When you get your camera or phone out to take a fishing photo, how do you “see” what is in front of you?

It always really interests me how we all “see” what is in front of us that little bit differently, and little in my mind illustrates this better than the photos we take - and because this blog is mainly about fishing, it is of course the photos of our fishing that I am talking about here. Whilst I can’t pretend that I find a great deal that catches my eye in a lot of the photos of fishing that I see all over the internet, I would also say that aside from the technicalities of what makes a “correct” photograph, none of us are “wrong” as such - because we all “see” what is it front of us a little differently, and with fishing there can be so much……….

Three of us were out bass fishing early one morning last year, and it’s a session that has stuck in my head ever since - but sadly not for the amazing fishing we had, because from memory I think we blanked on the bass front!
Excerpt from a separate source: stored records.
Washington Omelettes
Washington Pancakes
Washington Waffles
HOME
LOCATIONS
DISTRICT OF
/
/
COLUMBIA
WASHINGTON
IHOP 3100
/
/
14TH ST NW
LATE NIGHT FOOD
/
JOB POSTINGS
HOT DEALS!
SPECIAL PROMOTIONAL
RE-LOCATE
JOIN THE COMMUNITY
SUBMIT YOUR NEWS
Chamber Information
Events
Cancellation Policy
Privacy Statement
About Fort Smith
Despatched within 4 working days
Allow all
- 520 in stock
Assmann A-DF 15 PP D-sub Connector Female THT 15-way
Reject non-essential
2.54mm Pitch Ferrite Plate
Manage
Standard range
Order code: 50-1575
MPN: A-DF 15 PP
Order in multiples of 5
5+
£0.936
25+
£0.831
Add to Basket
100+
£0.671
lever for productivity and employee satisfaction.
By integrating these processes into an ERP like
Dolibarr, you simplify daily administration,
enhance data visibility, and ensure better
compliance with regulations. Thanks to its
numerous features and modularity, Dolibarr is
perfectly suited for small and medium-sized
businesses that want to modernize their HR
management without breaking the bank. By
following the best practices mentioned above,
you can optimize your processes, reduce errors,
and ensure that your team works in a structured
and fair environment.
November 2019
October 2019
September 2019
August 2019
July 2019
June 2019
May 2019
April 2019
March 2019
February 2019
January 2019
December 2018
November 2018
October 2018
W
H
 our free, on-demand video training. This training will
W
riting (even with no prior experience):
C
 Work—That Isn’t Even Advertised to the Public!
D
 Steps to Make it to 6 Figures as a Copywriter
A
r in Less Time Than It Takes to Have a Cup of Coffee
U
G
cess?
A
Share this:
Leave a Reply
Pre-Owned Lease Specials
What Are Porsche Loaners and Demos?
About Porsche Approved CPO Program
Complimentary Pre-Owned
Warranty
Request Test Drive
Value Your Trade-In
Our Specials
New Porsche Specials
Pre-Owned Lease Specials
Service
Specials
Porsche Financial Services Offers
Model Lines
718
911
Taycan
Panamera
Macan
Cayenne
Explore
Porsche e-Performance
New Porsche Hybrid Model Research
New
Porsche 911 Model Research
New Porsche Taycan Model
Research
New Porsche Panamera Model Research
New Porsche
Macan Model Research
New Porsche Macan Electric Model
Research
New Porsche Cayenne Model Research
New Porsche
Nope, it was how we all saw things that morning that got to me. As per above, it was one of those mornings when the world looked pretty damn incredible, and yes, damn right, you’re feeling a little bit smug that you’re up and out and seeing it before most regular people have even woken up. But then that’s the awesome fishing about fishing if you ask me - seeing so much stuff that non-fishing folk ain’t generally going to see.

So you have to bear in mind here that I am carrying a camera body and at least two different lenses in my rucksack, but most of you have smart phones that I am sure allow you to do a whole bunch of stuff as regards taking photos. And no, I don’t care about selfies! Now it could rightly be argued that the obvious shot is as per above - to put the angler in amongst that perfectly glorious light on a bit of a wide angle shot. Obvious it may be, but with that kind of very early light as per above, why the hell not I would ask? I can’t not shoot when it’s like that, and I noticed that Ben was snapping away as well on his smart phone. If a morning like that doesn’t affect you on some kind of emotional level then I would suggest you should be back home asleep or playing computer games……….

But what are you seeing when you’re snapping away? Damn right it’s the wide kind of shot that jumps out the most at you, but what else do you see? I shot a bunch of wide shots but I was also seeing something interesting out of my other eye and I couldn’t ignore it. I went for a lens change while Ben was still snapping a few pix on his phone, and as awesome as the sky was still looking, I changed over to a longer telephoto lens (70-200mm 35mm equivalent) to try and nail the shot that I could “see” in my head. Now Ben’s doing absolutely nothing wrong by continuing to bathe in that glory of light, sea and angler, but it fascinated me how he questioned my changing over to a longer lens. I don’t think he saw what I saw, just as I was not seeing exactly the same as he was seeing, and this fascinates me.

Ben’s a thoroughly nice guy who knows his onions backwards when it comes to fishing, and whilst photographing fishing is a big part of my job, it doesn’t then make what I shoot any more or less worthy than what he or indeed any other angler might choose to photograph when they are out fishing - but I “saw” another kind of photo when I was snapping those wide shots, and that photo that jumped into my head is the one above. I can’t help what I might “see” and just because I “saw” that tighter style photo above (early morning light playing on the water with Mark fishing and then a splash from a wave that gave me the motion I wanted), well that’s just me seeing things a little differently to Ben. Not right or wrong or better or worse - just differently.